General Course Descriptions for Terms: legislation


746 - Legislation



940 - Law of Indian Tribes

The Law of Indian Tribes seminar will focus on the political and legal systems of the “Indian Tribes.” By introducing the study of tribal governments, this seminar will study the constitutions and laws of the Tribes, old and new, written and unwritten, as norm and custom and positive law. This seminar will explore the ways history, legislation, and litigation influence the development of case law. It will study several judicial opinions rendered by the Tribes’ courts and regulatory bodies. There is no prerequisite.



950 - European Union Law

Course Description: The subject of this six-week, one-credit course taught by Professors from Justus-Liebig University in Giessen, Germany, will be an "Introduction to the Law of the European Union." This will be a general introduction to the legal system of the European Union covering both its constitutional and institutional architecture and focusing on a selection of issues including (1) the EU institutional setting, (2) sources of EU law (treaties, secondary legislation, law-making procedures, direct effect, supremacy), (3) remedies in EU law (enforcement proceedings, preliminary references, direct actions, liability), (4) general principles of EU law (human rights, citizenship, rule of law, discrimination, proportionality), (5) the internal market (free movement of goods, persons, services and capital), and (6) a brief overview of other policies of the EU. The focus will be on understanding the underlying principles of European legal integration and becoming familiar with European Union legal sources. Note: The course will meet starting on September 15th and meet each Friday thereafter until October 20th; the final exam will be a take-home exam on Saturday, October 21st.



988 - SP Environ Law: Natural Resources Law

This course covers the law and policy of the disposition and use of natural resources in the United States. We will emphasize federally owned and managed resources, especially the nearly one-third of this country’s land area that is owned by the federal government, although you will also learn a little about the management of state and private lands as well. Main topics include the history of public land law; the constitutional basis for federal control of natural resources, and legal doctrines and principles that cut across the whole field.
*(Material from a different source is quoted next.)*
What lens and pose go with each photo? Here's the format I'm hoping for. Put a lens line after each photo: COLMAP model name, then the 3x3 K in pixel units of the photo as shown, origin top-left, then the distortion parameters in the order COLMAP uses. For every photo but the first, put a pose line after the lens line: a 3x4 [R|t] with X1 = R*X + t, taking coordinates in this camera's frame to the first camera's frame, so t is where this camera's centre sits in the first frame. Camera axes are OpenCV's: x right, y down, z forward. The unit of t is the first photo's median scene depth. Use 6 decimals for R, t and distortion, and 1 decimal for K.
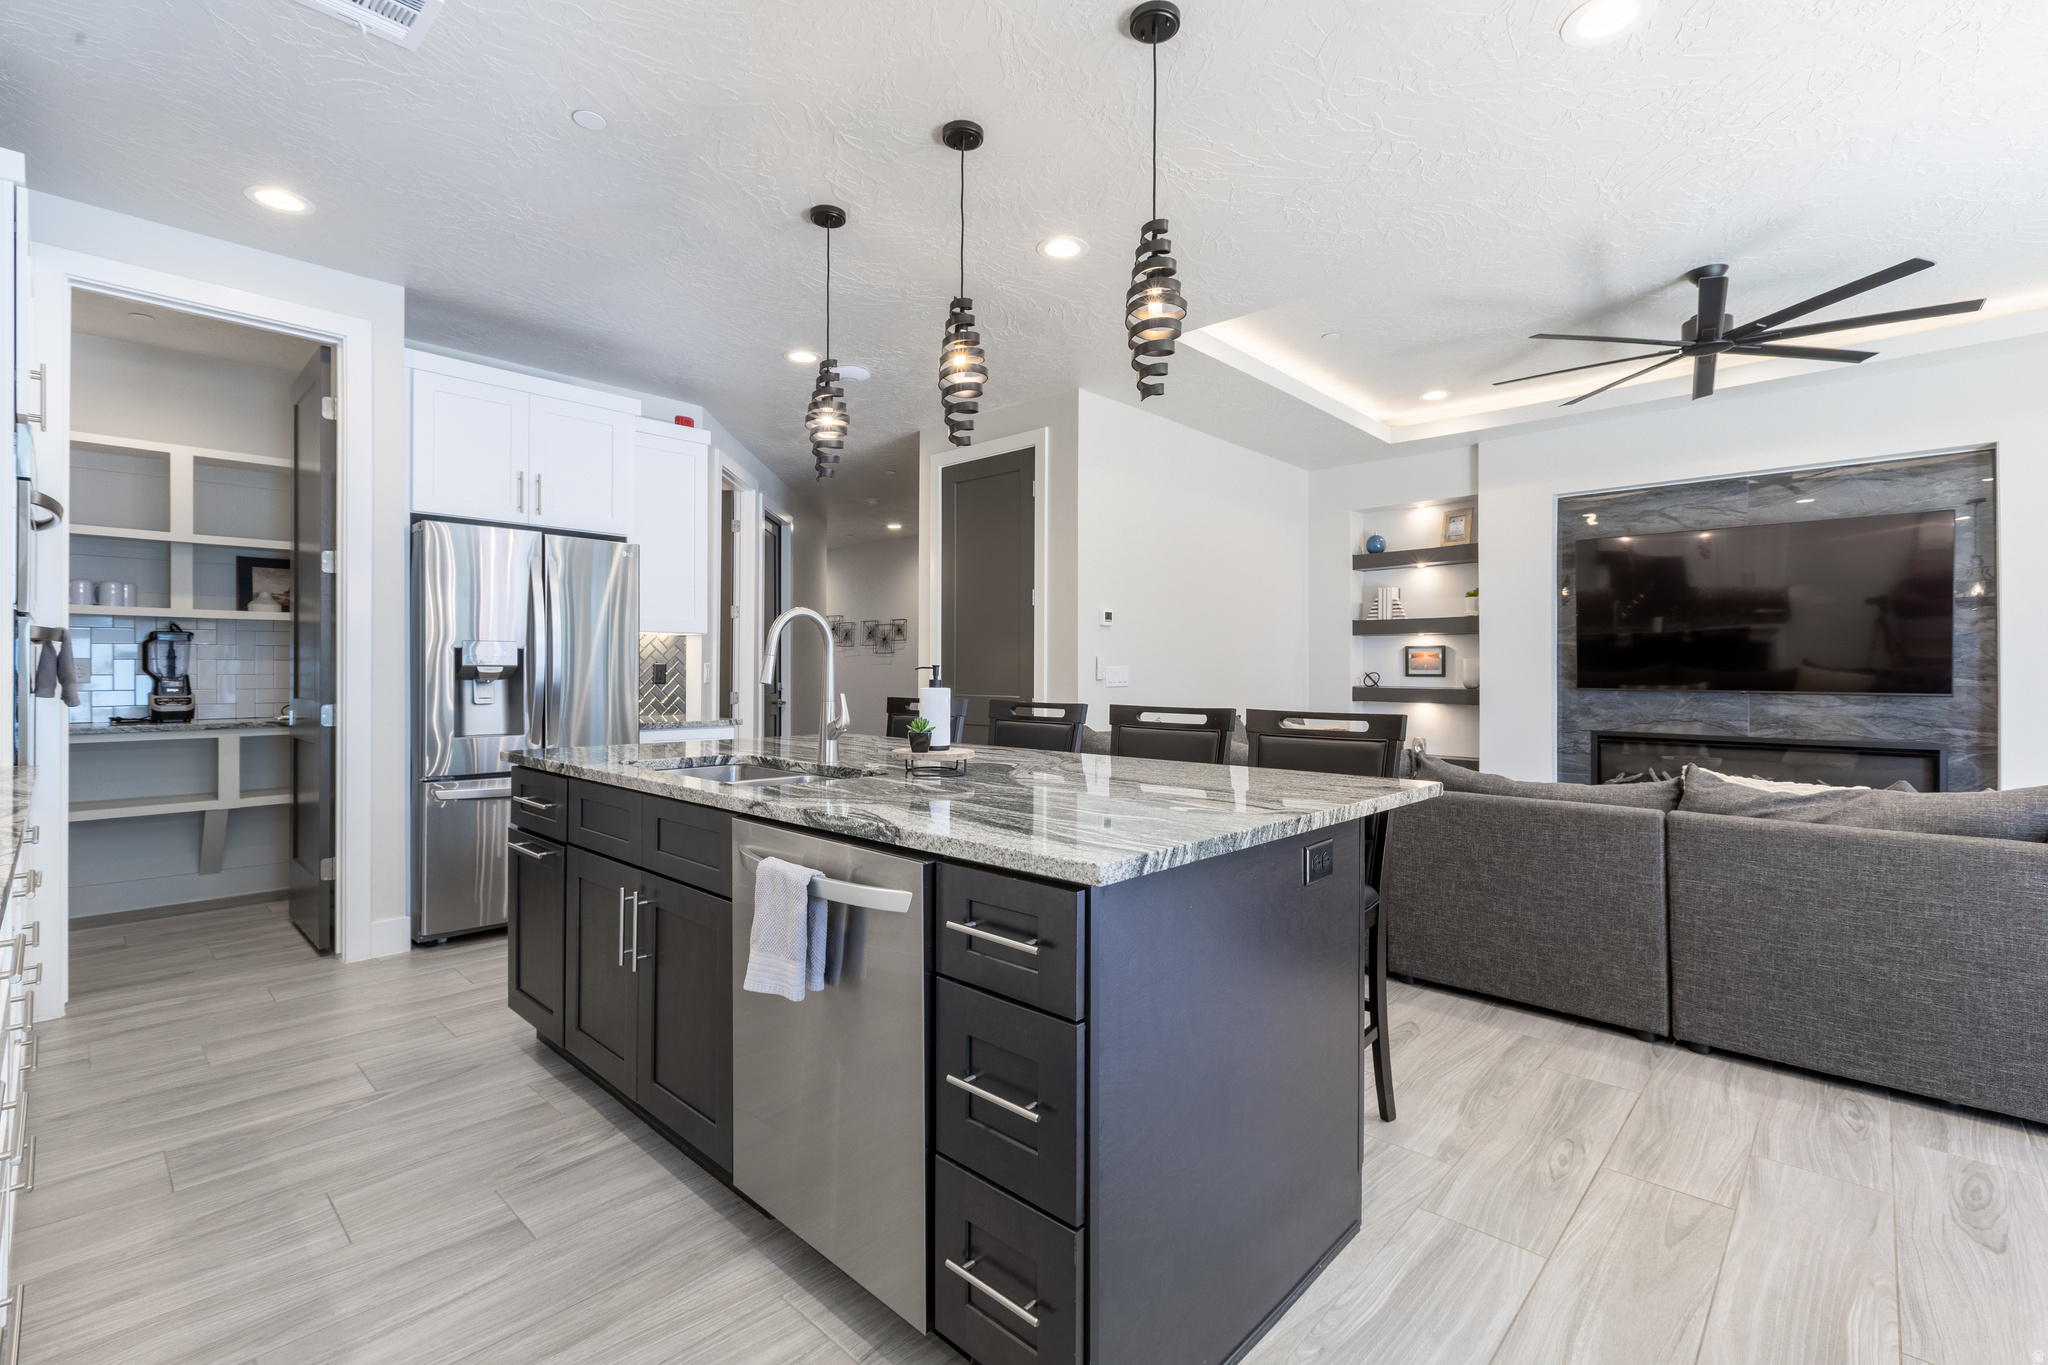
lens RADIAL K [[901.3, 0, 1011.3], [0, 901.3, 671.9], [0, 0, 1]] dist [0.001263, -0.000712]
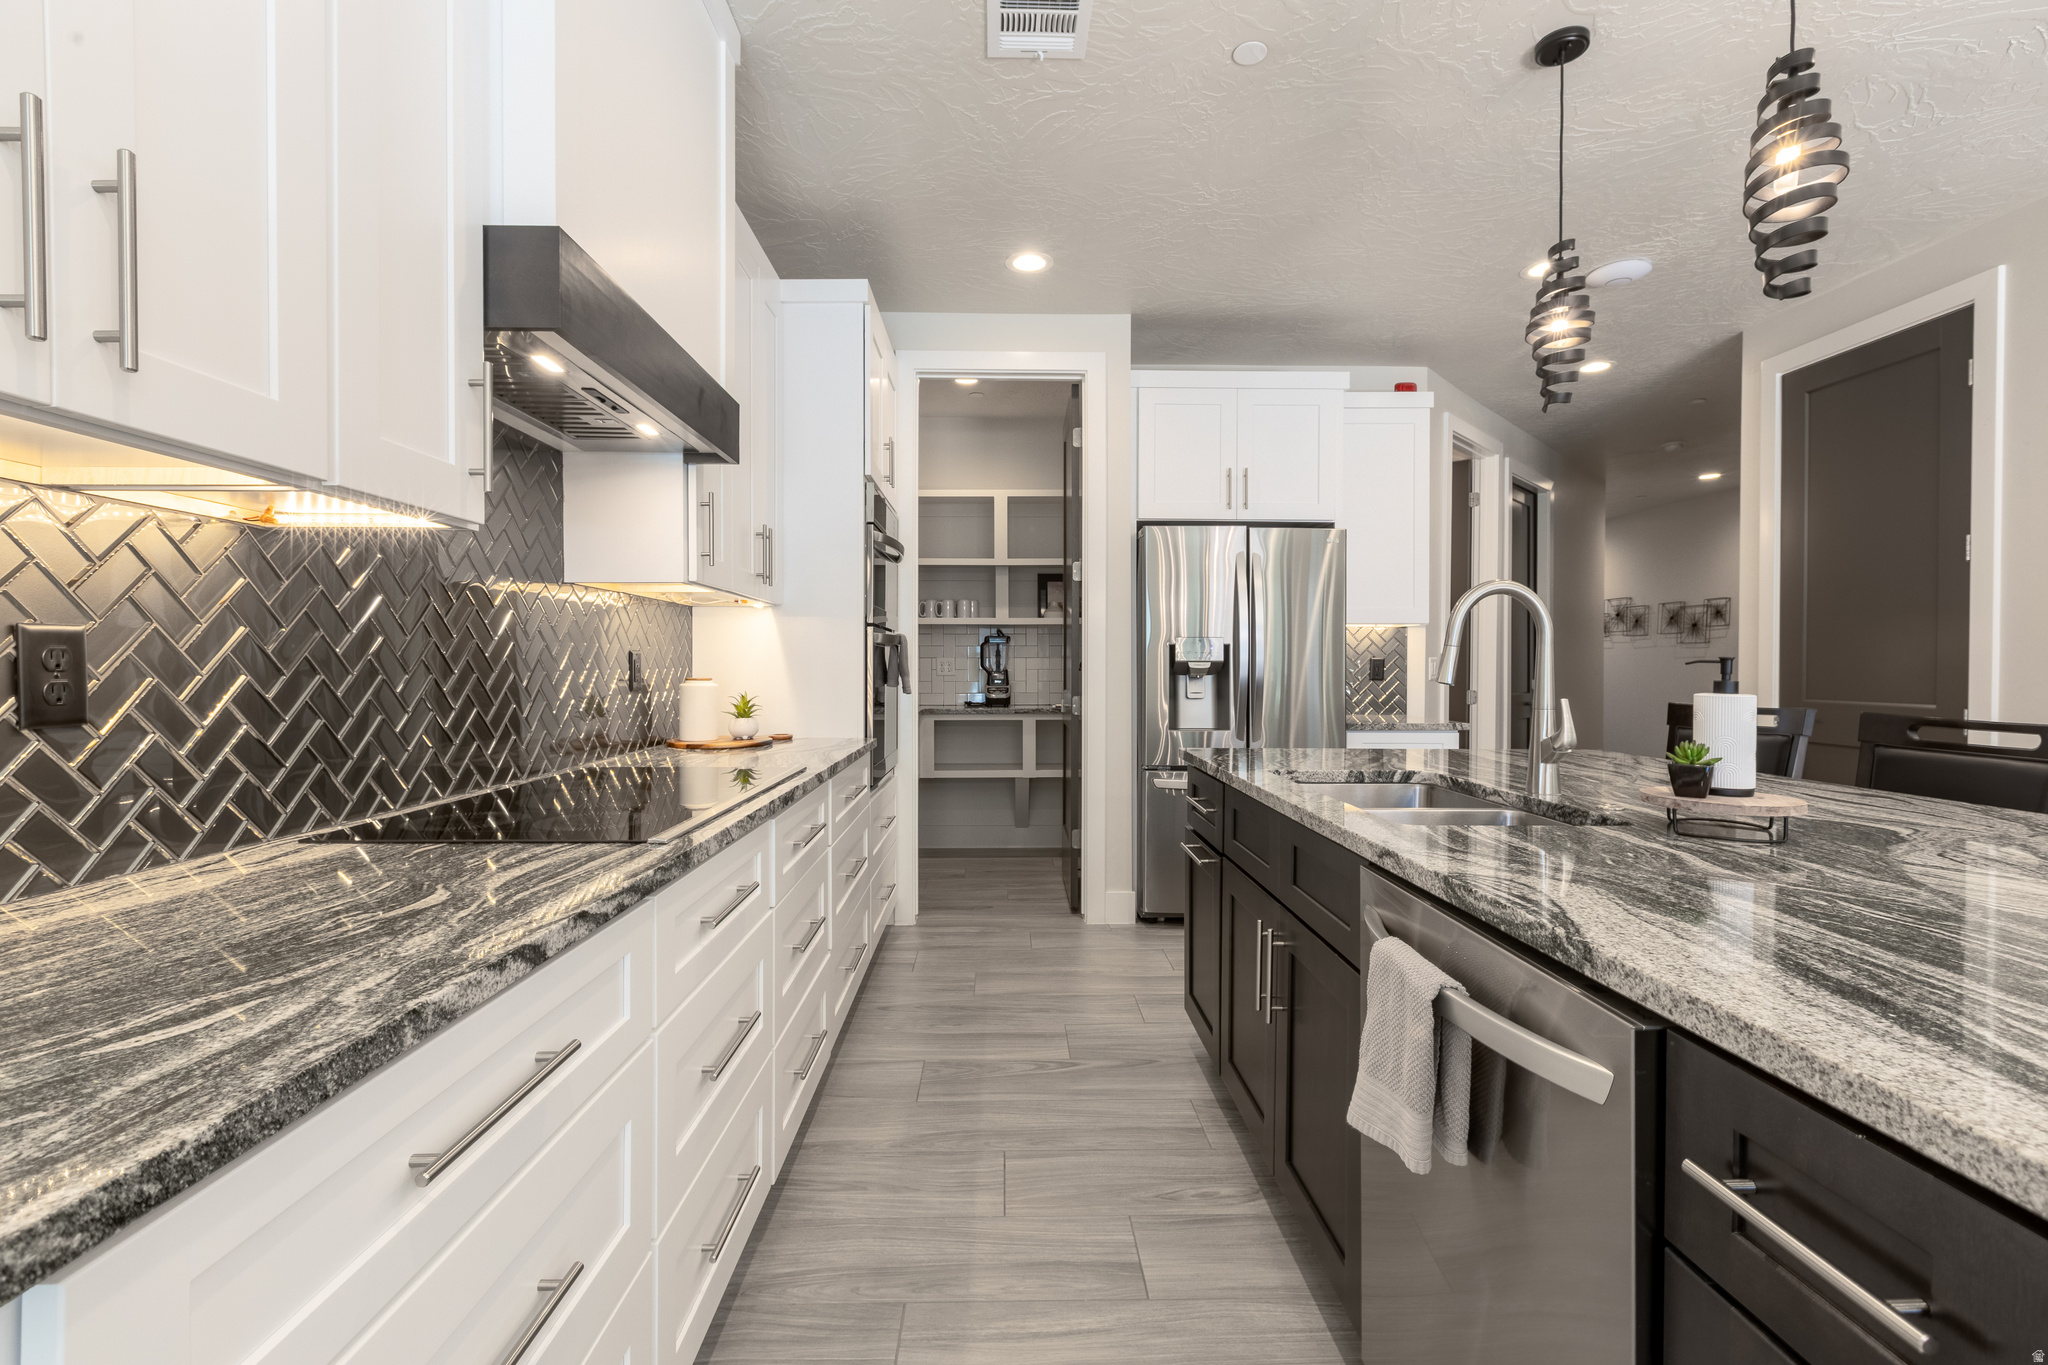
lens RADIAL K [[901.3, 0, 1023.3], [0, 901.3, 673.5], [0, 0, 1]] dist [0.001263, -0.000712]
pose [[0.704597, 0.004908, -0.709590, 0.008552], [-0.000108, 0.999977, 0.006810, -0.000115], [0.709607, -0.004722, 0.704582, 0.125980]]
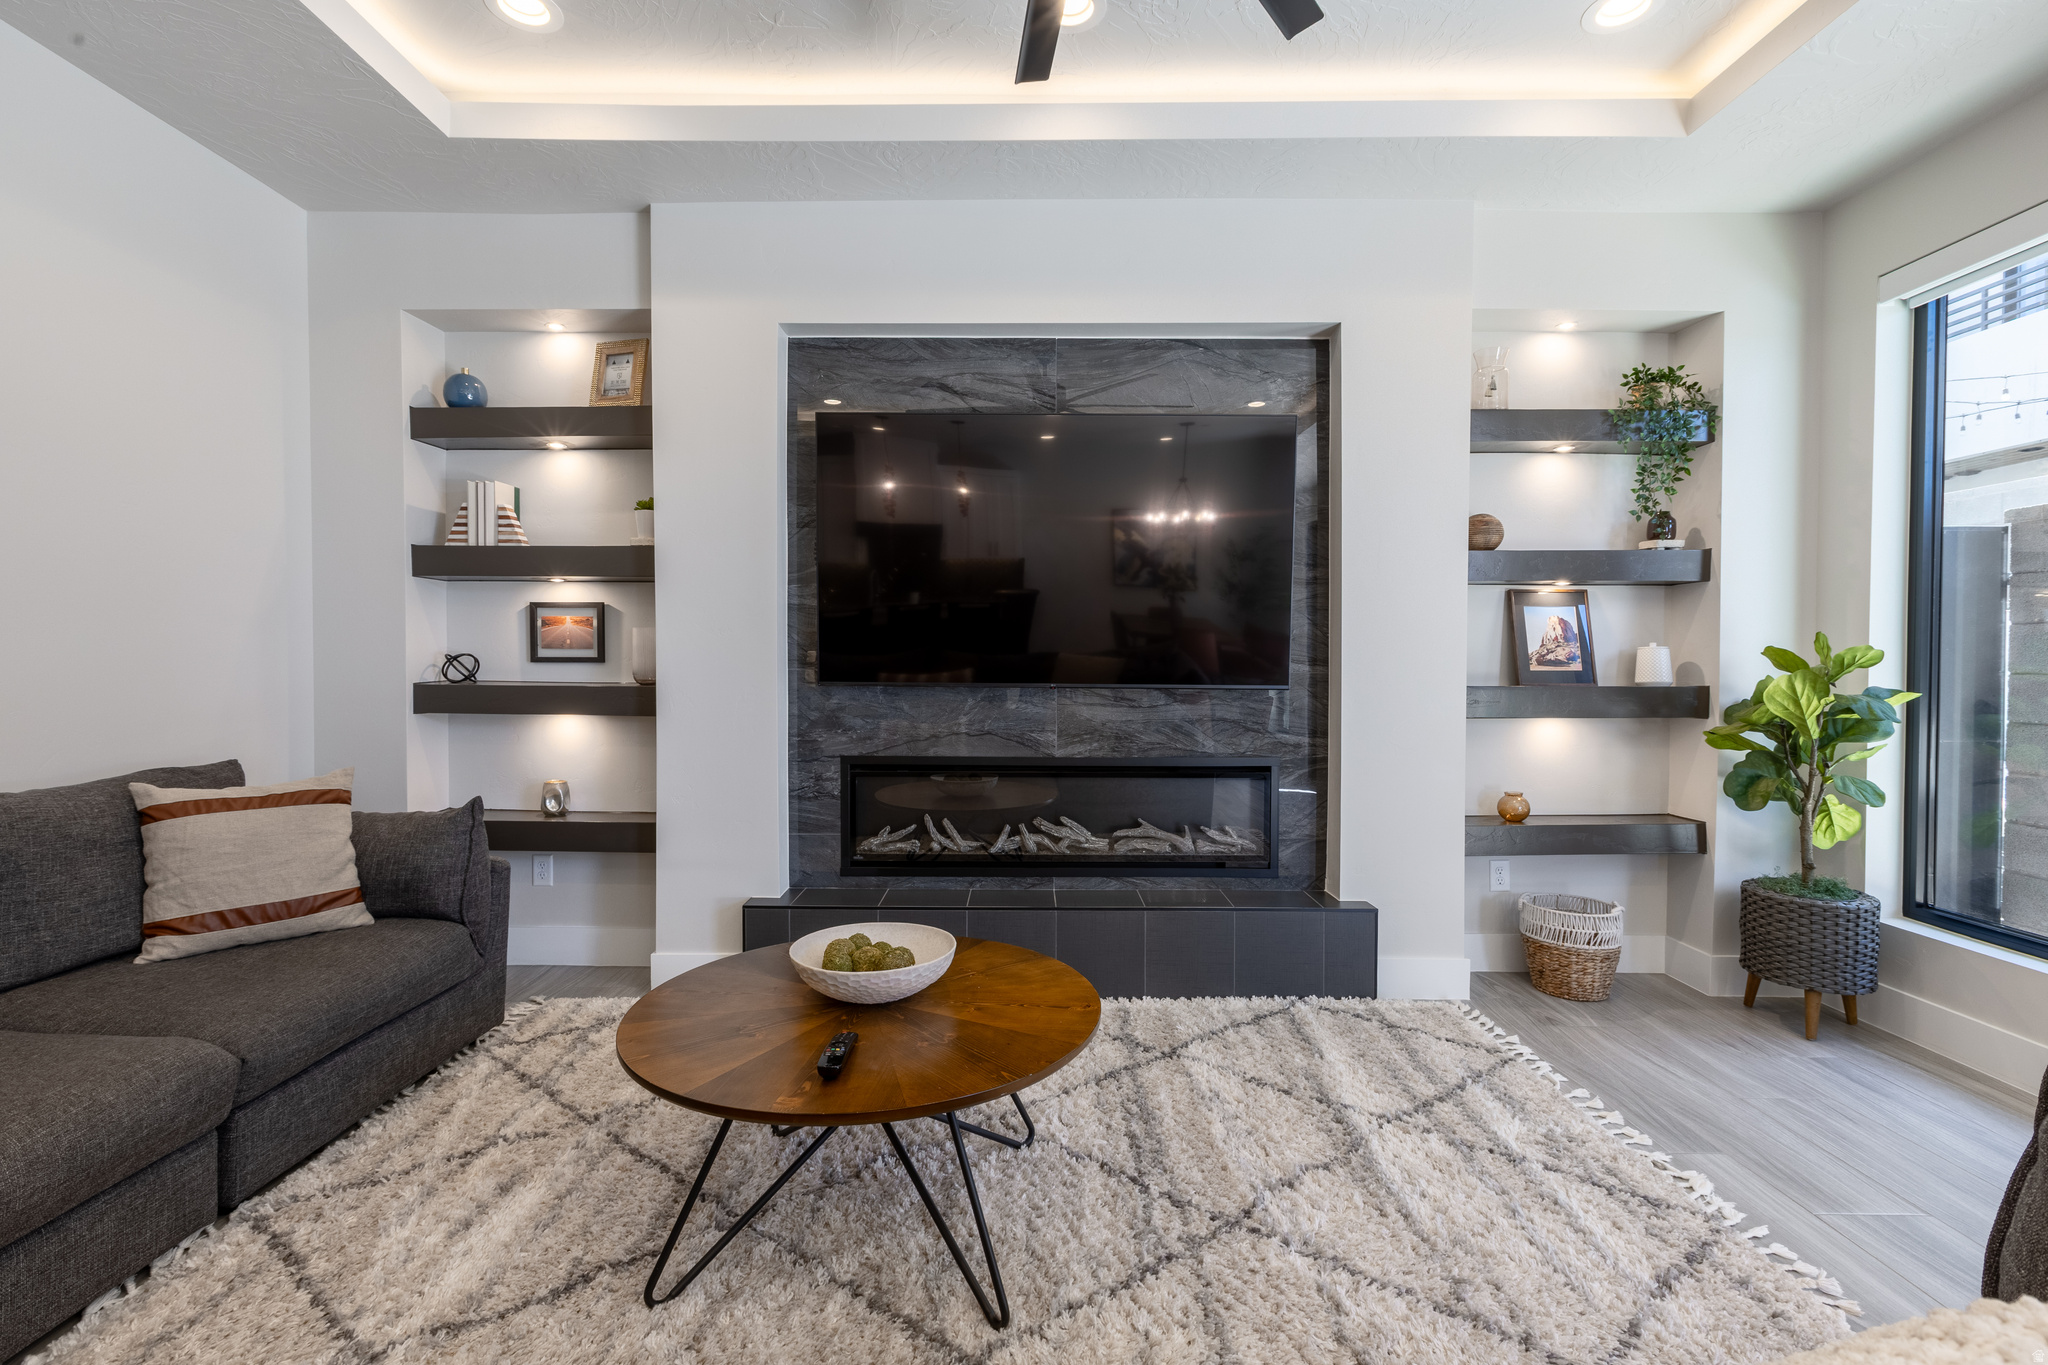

We will study two important statutes that, while often included in environmental law curricula, are equally pivotal to natural land use and management in the United States: the National Environmental Policy Act and the Endangered Species Act. We will then turn to studies of particular types of resources, including fisheries, wilderness and recreational areas, water, rangelands, federally owned minerals, and forests. Although the general public often perceives natural resources law as part of “environmental law,” natural resources law, as presented in law school courses and casebooks, covers the government’s role as owner and regulator of publicly owned resources, such as land and use of navigable waters. In contrast, environmental law tends to focus on the regulation of private conduct to minimize and provide remedies for various forms of pollution of natural resources. Natural resources law follows a property law model, whereas environmental law’s common law heritage is traceable first and foremost to tort law. While having taken environmental law will, like a number of other courses (structural constitutional law; federal courts; legislation), prove helpful for your studies of this course, it is not a requirement, and I will not assume knowledge of environmental law.